Another danger of stealth camping is nature. Nature includes poor weather and wild animals. Always take the weather and location into consideration when choosing a place to sleep for the night.
Laws. Always make an effort to stealth camp legally. If you are approached by law enforcement, just be honest and upfront and friendly. Or don’t speak at all. The choice is yours.
If possible, let one person know where you are staying (preferably not the man down the street watching you type on your laptop and hoping to follow you once you leave that park bench you’re sitting on). You can text a friend and say, “I’ll be staying at this spot 500 yards off the side of the road near this intersection.” That way someone knows where to find the body if they need to.
Prepare yourself as much as possible. Learn about gear, tactics, techniques, locations, and so on.
The video below shows you some great tips on stealth camping. Make sure to watch it before you go.
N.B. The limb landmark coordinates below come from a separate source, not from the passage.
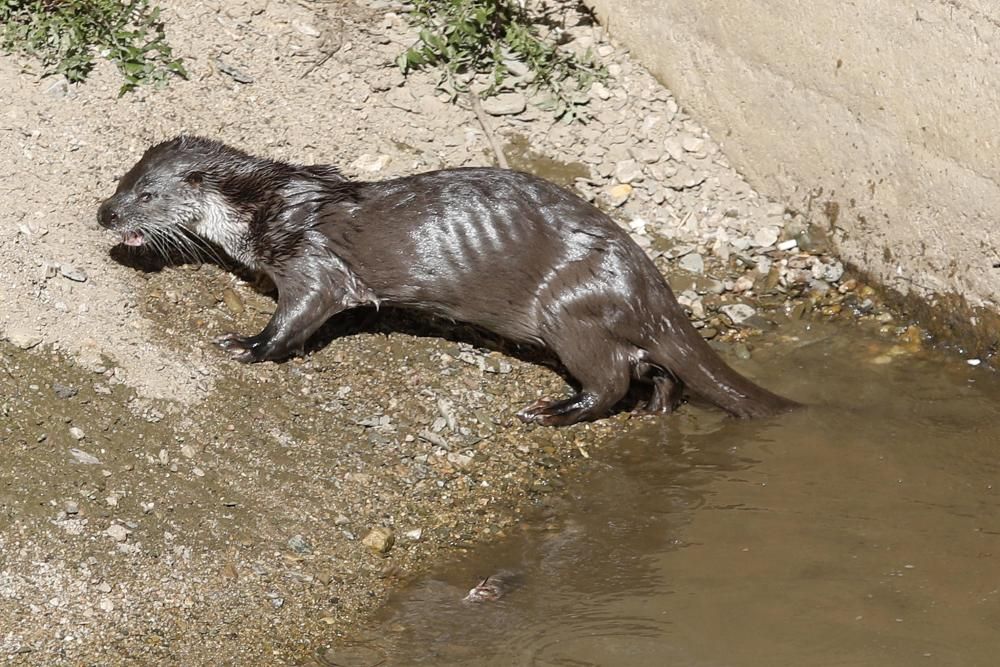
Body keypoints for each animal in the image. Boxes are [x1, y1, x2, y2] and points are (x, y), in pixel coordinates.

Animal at [95, 138, 796, 426]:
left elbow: (297, 317)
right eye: (121, 179)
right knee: (650, 366)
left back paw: (550, 410)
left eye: (147, 194)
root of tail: (646, 276)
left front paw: (246, 344)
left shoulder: (312, 264)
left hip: (569, 311)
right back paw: (658, 407)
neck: (269, 206)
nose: (105, 213)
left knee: (609, 379)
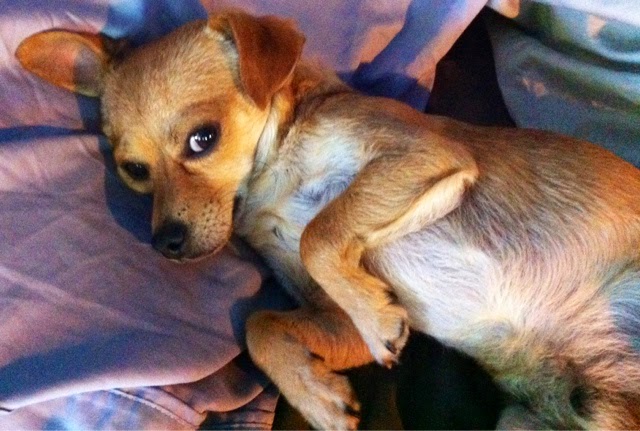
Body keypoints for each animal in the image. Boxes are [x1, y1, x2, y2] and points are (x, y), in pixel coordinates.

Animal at [17, 10, 640, 429]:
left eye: (203, 139)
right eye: (134, 170)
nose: (164, 241)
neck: (268, 186)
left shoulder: (424, 157)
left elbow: (320, 232)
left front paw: (369, 321)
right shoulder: (332, 317)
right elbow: (262, 325)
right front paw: (317, 397)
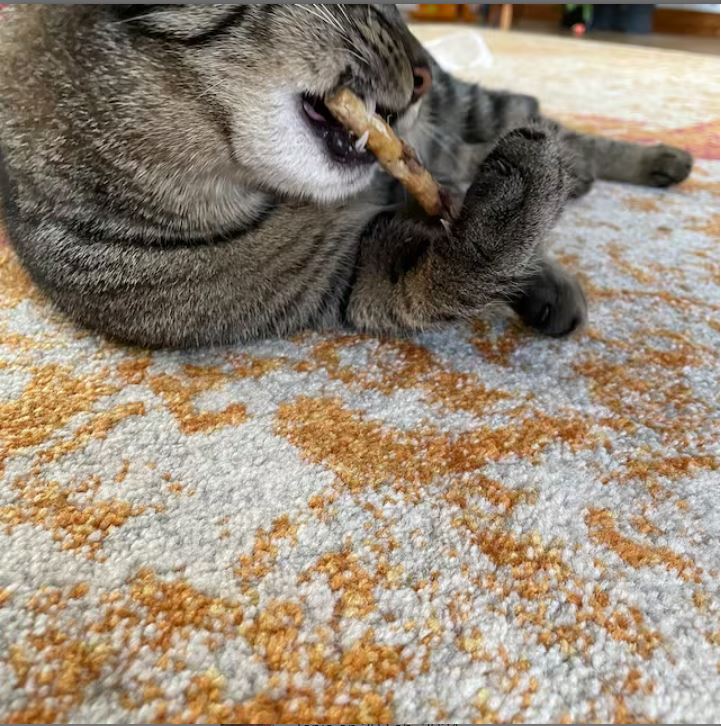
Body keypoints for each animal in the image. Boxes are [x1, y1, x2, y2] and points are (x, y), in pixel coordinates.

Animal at [0, 3, 692, 350]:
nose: (424, 72)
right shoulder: (343, 274)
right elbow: (444, 267)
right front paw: (518, 217)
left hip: (466, 107)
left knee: (534, 111)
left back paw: (647, 159)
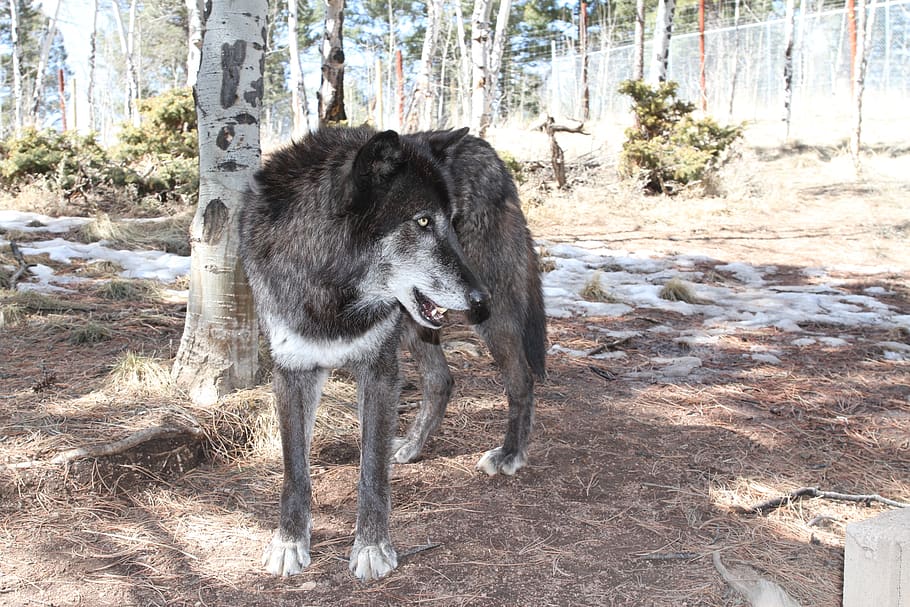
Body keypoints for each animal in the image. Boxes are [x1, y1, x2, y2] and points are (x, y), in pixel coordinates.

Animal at [239, 126, 545, 582]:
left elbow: (371, 471)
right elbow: (295, 470)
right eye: (422, 221)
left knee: (521, 379)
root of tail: (484, 146)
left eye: (452, 220)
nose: (480, 298)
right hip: (419, 327)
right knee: (441, 379)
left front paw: (371, 548)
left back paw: (510, 454)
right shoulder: (292, 371)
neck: (331, 288)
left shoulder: (379, 370)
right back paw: (413, 447)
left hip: (488, 321)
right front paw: (289, 543)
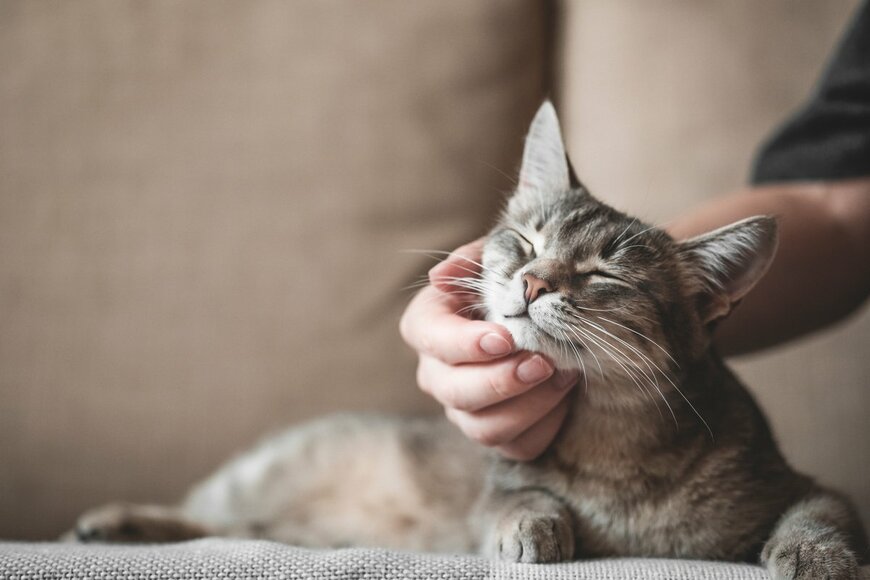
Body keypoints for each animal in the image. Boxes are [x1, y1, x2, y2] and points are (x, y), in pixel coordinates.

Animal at [71, 102, 868, 576]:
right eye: (526, 242)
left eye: (603, 274)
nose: (534, 283)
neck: (612, 449)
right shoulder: (498, 485)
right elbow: (517, 498)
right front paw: (533, 524)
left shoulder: (807, 487)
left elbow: (821, 515)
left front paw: (815, 557)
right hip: (260, 476)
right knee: (210, 515)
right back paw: (113, 521)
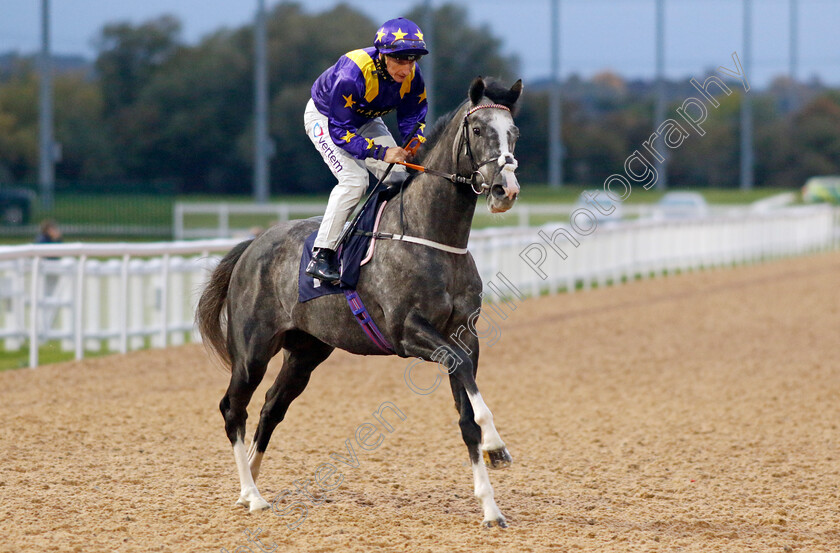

Enjoy the experience! You are as safe as the society that you live in. Sleeping outdoors just changes the conditions a bit. Be flexible and conscious.
Stealth camping might sound like a lot of work, but it is relatively simple and freeing. You can enjoy nature, solitude, adventure, and a bit of an adrenaline rush by sleeping out in the wild! You also don’t need very much gear; just a tarp, bivy sack, sleeping bag, and any other small items you choose to bring.